# INSTRUCTION A
Please reproduce from the rows, unchanged, everything from the line containing "Busque el estado" down to the line containing "que debe desplazarse.", both of those lines included.

# READING PASSAGE
☆ ☆ ☆
# All dialects: The weather is hot



## raful

Hello to you all
How would you say "the weather is hot"? I'm familiar with the Levantine expression الدنيا شوب . Are there other expressions in other colloquial dialects?


----------



## Hemza

Hello,
Merely صهد (Sahd) in Morocco (that my Palestinian mates haven't understood and still don't understand haha)


----------



## tounsi51

In Tunisian Arabic we can say دنيا سخونة (denia skhoona)


----------



## Hemza

tounsi51 said:


> In Tunisian Arabic we can say دنية سخونة (denia skhoona)


I thought about سخون too but forgot which word was used along it. Now you say it I think this is also used in Morocco although not for a heat wave. صهد is hotter than سخون


----------



## tounsi51

Hemza said:


> I thought about سخون too but forgot which word was used along it. Now you say it I think this is also used in Morocco although not for a heat wave. صهد is hotter than سخون



Your صهد  is the equivalent of our سخانة


----------



## Hemza

سخانة ??  This means fever in Morocco haha


----------



## cherine

In Egyptian Arabic, we say الدنيا حَرّ. But when the air itself is hot (like more hot than usual, and you feel the heat in every breath) we use the word SahD صَهْد: eddonya/eddenya SahD, or: في صَهْد.


----------



## tounsi51

Hemza said:


> سخانة ??  This means fever in Morocco haha



In Tunisia it means heat and fever


----------



## normordm

We have الدنيا سخانة in Sudanese


----------



## elroy

raful said:


> I'm familiar with the Levantine expression الدنيا شوب


 In Palestinian you can say that or الطقس شوب or just شوب.


----------



## oopqoo

What about حمّ elroy? I remember hearing just this word as opposed to شوب but don't remember the construct: whether it was الدنيا حم or الطقس حم or anything else.


----------



## elroy

حمّ is used in the Galilee. 

You can say الدنيا حمّ or just حمّ.  I'm not sure about الطقس حمّ.


----------



## I.K.S.

Hemza said:


> I thought about سخون too but forgot which word was used along it


الحال سخون

السخانة كانت تستعمل ايضا للتعبير عن الحر لكن الاستعمال صار اليوم نادرا
من ديوان عبد الرحمن المجدوب, القرن 16 
مشيت للرماد عامين اندور فيه على السخانة     عميت و صميت و خفيت بعد الرزانة


----------



## Hemza

ما كنت عالم بهذا بالكل


----------



## dakaplo

I've also heard in Levantine الطقس حامي, though I think شوب is probably more common.


----------



## elroy

dakaplo said:


> الطقس حامي


 In my last post, I said I wasn't sure about الطقس حمّ because it sounded weird to me.  After I posted, it occurred to me that it was probably الطقس حامي in Galilean.  The fact that you've heard it basically confirms this for me.

(As I've said many times in the forum), my speech is a mix of Galilean and Jerusalem.  In this particular case, I say شوب and only know the Galilean variants passively, which is why I wasn't 100% sure about الطقس حامي.
☆ ☆ ☆
(Stored data)
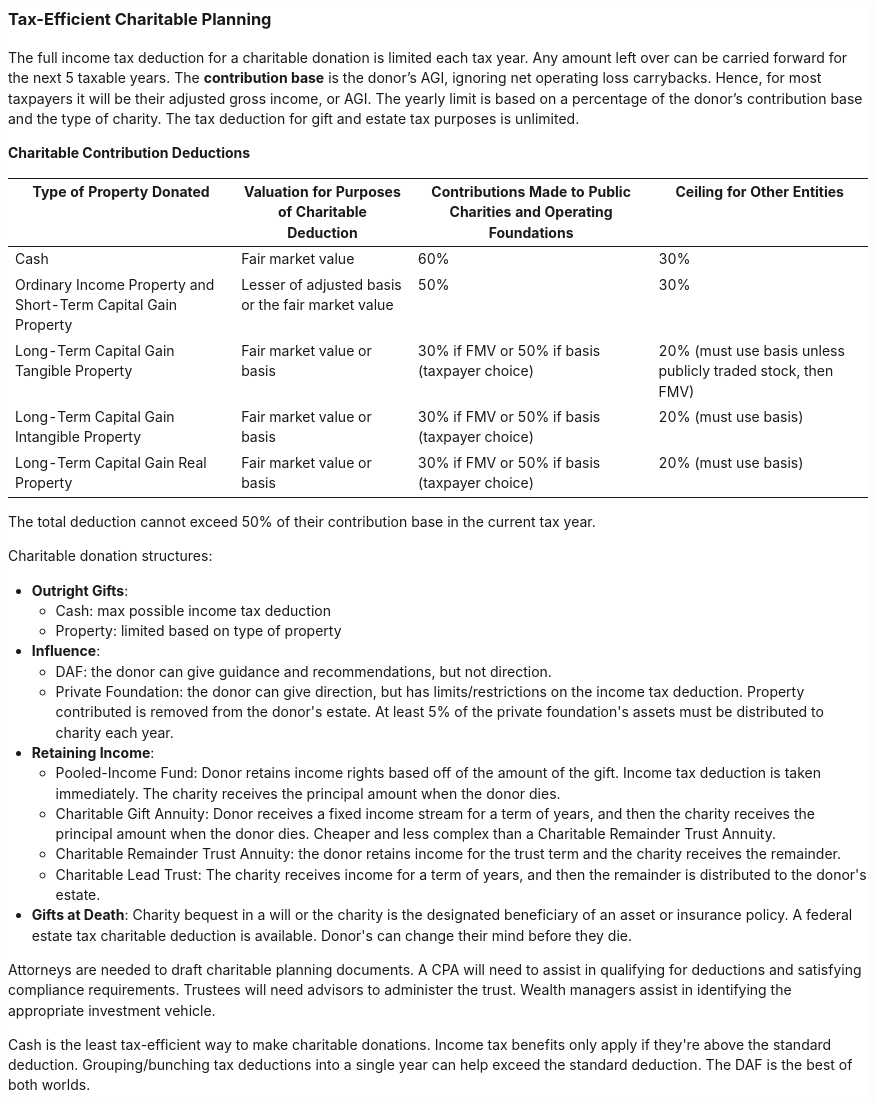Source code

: ### Tax-Efficient Charitable Planning

The full income tax deduction for a charitable donation is limited each tax year. Any amount left over can be carried forward for the next 5 taxable years.  The **contribution base** is the donor’s AGI, ignoring net operating loss carrybacks. Hence, for most taxpayers it will be their adjusted gross income, or AGI.  The yearly limit is based on a percentage of the donor’s contribution base and the type of charity. The tax deduction for gift and estate tax purposes is unlimited.

**Charitable Contribution Deductions**

| Type of Property Donated                                      | Valuation for Purposes of Charitable Deduction    | Contributions Made to Public Charities and Operating Foundations | Ceiling for Other Entities                                  |
| ------------------------------------------------------------- | ------------------------------------------------- | ---------------------------------------------------------------- | ----------------------------------------------------------- |
| Cash                                                          | Fair market value                                 | 60%                                                              | 30%                                                         |
| Ordinary Income Property and Short-Term Capital Gain Property | Lesser of adjusted basis or the fair market value | 50%                                                              | 30%                                                         |
| Long-Term Capital Gain Tangible Property                      | Fair market value or basis                        | 30% if FMV or 50% if basis (taxpayer choice)                     | 20% (must use basis unless publicly traded stock, then FMV) |
| Long-Term Capital Gain Intangible Property                    | Fair market value or basis                        | 30% if FMV or 50% if basis (taxpayer choice)                     | 20% (must use basis)                                        |
| Long-Term Capital Gain Real Property                          | Fair market value or basis                        | 30% if FMV or 50% if basis (taxpayer choice)                     | 20% (must use basis)                                        |

The total deduction cannot exceed 50% of their contribution base in the current tax year.

Charitable donation structures:
* **Outright Gifts**:  
  * Cash: max possible income tax deduction
  * Property: limited based on type of property
* **Influence**: 
  * DAF: the donor can give guidance and recommendations, but not direction.  
  * Private Foundation: the donor can give direction, but has limits/restrictions on the income tax deduction.  Property contributed is removed from the donor's estate.  At least 5% of the private foundation's assets must be distributed to charity each year.
* **Retaining Income**:  
  * Pooled-Income Fund: Donor retains income rights based off of the amount of the gift.  Income tax deduction is taken immediately. The charity receives the principal amount when the donor dies.
  * Charitable Gift Annuity: Donor receives a fixed income stream for a term of years, and then the charity receives the principal amount when the donor dies.  Cheaper and less complex than a Charitable Remainder Trust Annuity.
  * Charitable Remainder Trust Annuity: the donor retains income for the trust term and the charity receives the remainder.
  * Charitable Lead Trust: The charity receives income for a term of years, and then the remainder is distributed to the donor's estate.
* **Gifts at Death**: Charity bequest in a will or the charity is the designated beneficiary of an asset or insurance policy.  A federal estate tax charitable deduction is available.  Donor's can change their mind before they die.

Attorneys are needed to draft charitable planning documents.  A CPA will need to assist in qualifying for deductions and satisfying compliance requirements.  Trustees will need advisors to administer the trust.  Wealth managers assist in identifying the appropriate investment vehicle.

Cash is the least tax-efficient way to make charitable donations. Income tax benefits only apply if they're above the standard deduction.  Grouping/bunching tax deductions into a single year can help exceed the standard deduction.  The DAF is the best of both worlds.
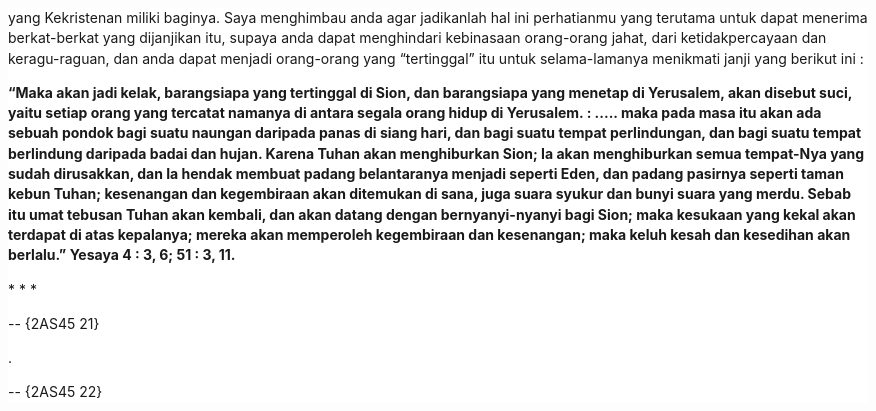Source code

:   yang Kekristenan miliki baginya. Saya menghimbau anda agar jadikanlah hal ini perhatianmu yang terutama untuk dapat menerima berkat-berkat yang dijanjikan itu, supaya anda dapat menghindari kebinasaan orang-orang jahat, dari ketidakpercayaan dan keragu-raguan, dan anda dapat menjadi orang-orang yang “tertinggal” itu untuk selama-lamanya menikmati janji yang berikut ini :

**“Maka akan jadi kelak, barangsiapa yang tertinggal di Sion, dan barangsiapa yang menetap di Yerusalem, akan disebut suci, yaitu setiap orang yang tercatat namanya di antara segala orang hidup di Yerusalem. : ..... maka pada masa itu akan ada sebuah pondok bagi suatu naungan daripada panas di siang hari, dan bagi suatu tempat perlindungan, dan bagi suatu tempat berlindung daripada badai dan hujan. Karena Tuhan akan menghiburkan Sion; Ia akan menghiburkan semua tempat-Nya yang sudah dirusakkan, dan Ia hendak membuat padang belantaranya menjadi seperti Eden, dan padang pasirnya seperti taman kebun Tuhan; kesenangan dan kegembiraan akan ditemukan di sana, juga suara syukur dan bunyi suara yang merdu. Sebab itu umat tebusan Tuhan akan kembali, dan akan datang dengan bernyanyi-nyanyi bagi Sion; maka kesukaan yang kekal akan terdapat di atas kepalanya; mereka akan memperoleh kegembiraan dan kesenangan; maka keluh kesah dan kesedihan akan berlalu.” Yesaya 4 : 3, 6; 51 : 3, 11.**

\* \* \*

 -- {2AS45 21}   
  
  .

 -- {2AS45 22}   
  
  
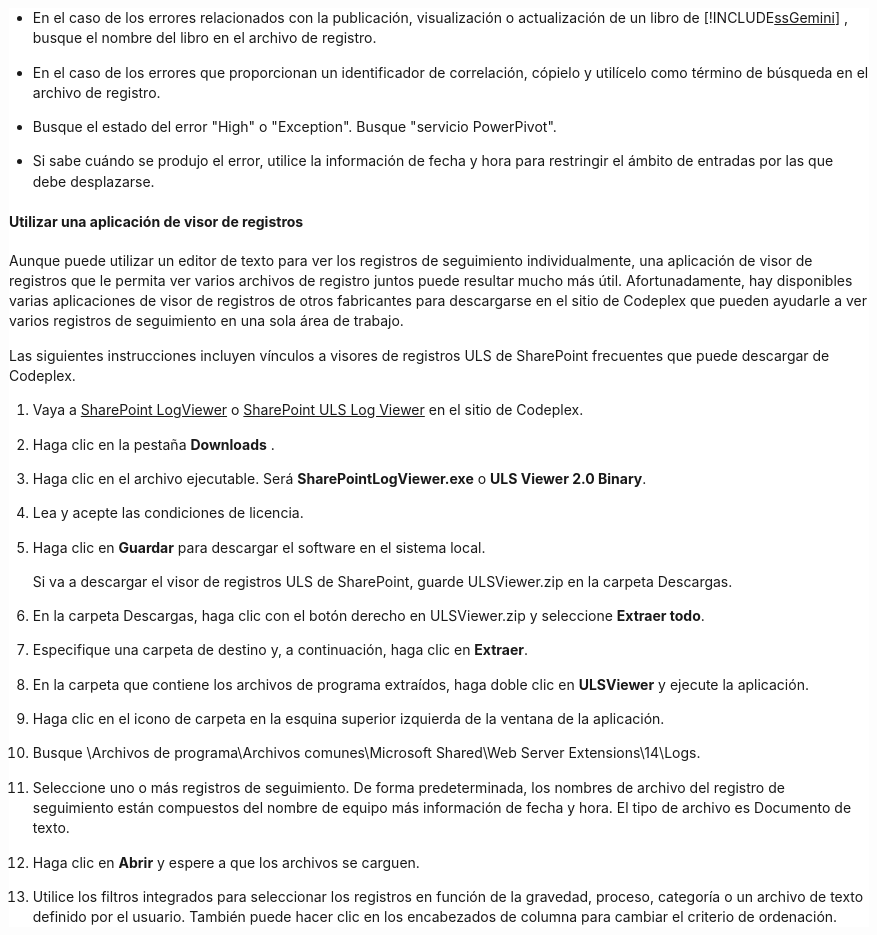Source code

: -   En el caso de los errores relacionados con la publicación, visualización o actualización de un libro de [!INCLUDE[ssGemini](../../includes/ssgemini-md.md)] , busque el nombre del libro en el archivo de registro.  
  
-   En el caso de los errores que proporcionan un identificador de correlación, cópielo y utilícelo como término de búsqueda en el archivo de registro.  
  
-   Busque el estado del error "High" o "Exception". Busque "servicio PowerPivot".  
  
-   Si sabe cuándo se produjo el error, utilice la información de fecha y hora para restringir el ámbito de entradas por las que debe desplazarse.  
  
#### <a name="use-a-log-viewer-application"></a>Utilizar una aplicación de visor de registros  
 Aunque puede utilizar un editor de texto para ver los registros de seguimiento individualmente, una aplicación de visor de registros que le permita ver varios archivos de registro juntos puede resultar mucho más útil. Afortunadamente, hay disponibles varias aplicaciones de visor de registros de otros fabricantes para descargarse en el sitio de Codeplex que pueden ayudarle a ver varios registros de seguimiento en una sola área de trabajo.  
  
 Las siguientes instrucciones incluyen vínculos a visores de registros ULS de SharePoint frecuentes que puede descargar de Codeplex.  
  
1.  Vaya a [SharePoint LogViewer](http://sharepointlogviewer.codeplex.com) o [SharePoint ULS Log Viewer](https://go.microsoft.com/fwlink/?LinkId=150052) en el sitio de Codeplex.  
  
2.  Haga clic en la pestaña **Downloads** .  
  
3.  Haga clic en el archivo ejecutable. Será **SharePointLogViewer.exe** o **ULS Viewer 2.0 Binary**.  
  
4.  Lea y acepte las condiciones de licencia.  
  
5.  Haga clic en **Guardar** para descargar el software en el sistema local.  
  
     Si va a descargar el visor de registros ULS de SharePoint, guarde ULSViewer.zip en la carpeta Descargas.  
  
6.  En la carpeta Descargas, haga clic con el botón derecho en ULSViewer.zip y seleccione **Extraer todo**.  
  
7.  Especifique una carpeta de destino y, a continuación, haga clic en **Extraer**.  
  
8.  En la carpeta que contiene los archivos de programa extraídos, haga doble clic en **ULSViewer** y ejecute la aplicación.  
  
9. Haga clic en el icono de carpeta en la esquina superior izquierda de la ventana de la aplicación.  
  
10. Busque \Archivos de programa\Archivos comunes\Microsoft Shared\Web Server Extensions\14\Logs.  
  
11. Seleccione uno o más registros de seguimiento. De forma predeterminada, los nombres de archivo del registro de seguimiento están compuestos del nombre de equipo más información de fecha y hora. El tipo de archivo es Documento de texto.  
  
12. Haga clic en **Abrir** y espere a que los archivos se carguen.  
  
13. Utilice los filtros integrados para seleccionar los registros en función de la gravedad, proceso, categoría o un archivo de texto definido por el usuario. También puede hacer clic en los encabezados de columna para cambiar el criterio de ordenación.  
  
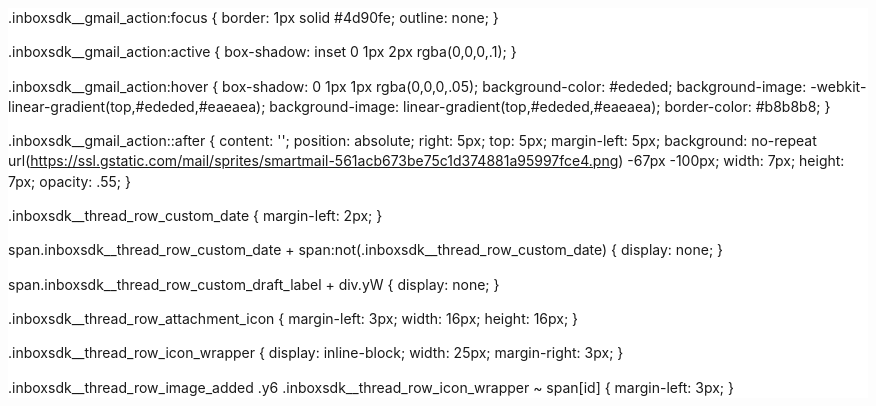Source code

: .inboxsdk__gmail_action:focus {
border: 1px solid #4d90fe;
outline: none;
}

.inboxsdk__gmail_action:active {
box-shadow: inset 0 1px 2px rgba(0,0,0,.1);
}

.inboxsdk__gmail_action:hover {
box-shadow: 0 1px 1px rgba(0,0,0,.05);
background-color: #ededed;
background-image: -webkit-linear-gradient(top,#ededed,#eaeaea);
background-image: linear-gradient(top,#ededed,#eaeaea);
border-color: #b8b8b8;
}

.inboxsdk__gmail_action::after {
content: '';
position: absolute;
right: 5px;
top: 5px;
margin-left: 5px;
background: no-repeat url(https://ssl.gstatic.com/mail/sprites/smartmail-561acb673be75c1d374881a95997fce4.png) -67px -100px;
width: 7px;
height: 7px;
opacity: .55;
}

.inboxsdk__thread_row_custom_date {
margin-left: 2px;
}

span.inboxsdk__thread_row_custom_date + span:not(.inboxsdk__thread_row_custom_date) {
display: none;
}

span.inboxsdk__thread_row_custom_draft_label + div.yW {
display: none;
}

.inboxsdk__thread_row_attachment_icon {
margin-left: 3px;
width: 16px;
height: 16px;
}

.inboxsdk__thread_row_icon_wrapper {
display: inline-block;
width: 25px;
margin-right: 3px;
}

.inboxsdk__thread_row_image_added .y6 .inboxsdk__thread_row_icon_wrapper ~ span[id] {
margin-left: 3px;
}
☆ ☆ ☆
# INSTRUCTION B
For the thread on saying "the weather is hot," decide whether each statement below agrees with it. Answer yes or no for each, and quote the deciding words from the thread.
(i) In Tunisia, سخانة means both heat and fever.
(ii) In Egyptian Arabic, حَرّ is the word used when you feel the heat in every breath.
(iii) Hemza says صهد is less hot than سخون.

# EXERCISE RESPONSE A
-   Busque el estado del error "High" o "Exception". Busque "servicio PowerPivot".  
  
-   Si sabe cuándo se produjo el error, utilice la información de fecha y hora para restringir el ámbito de entradas por las que debe desplazarse.  

# EXERCISE RESPONSE B
(i) Yes: "In Tunisia it means heat and fever"
(ii) No: "when the air itself is hot (like more hot than usual, and you feel the heat in every breath) we use the word SahD صَهْد"
(iii) No: "صهد is hotter than سخون"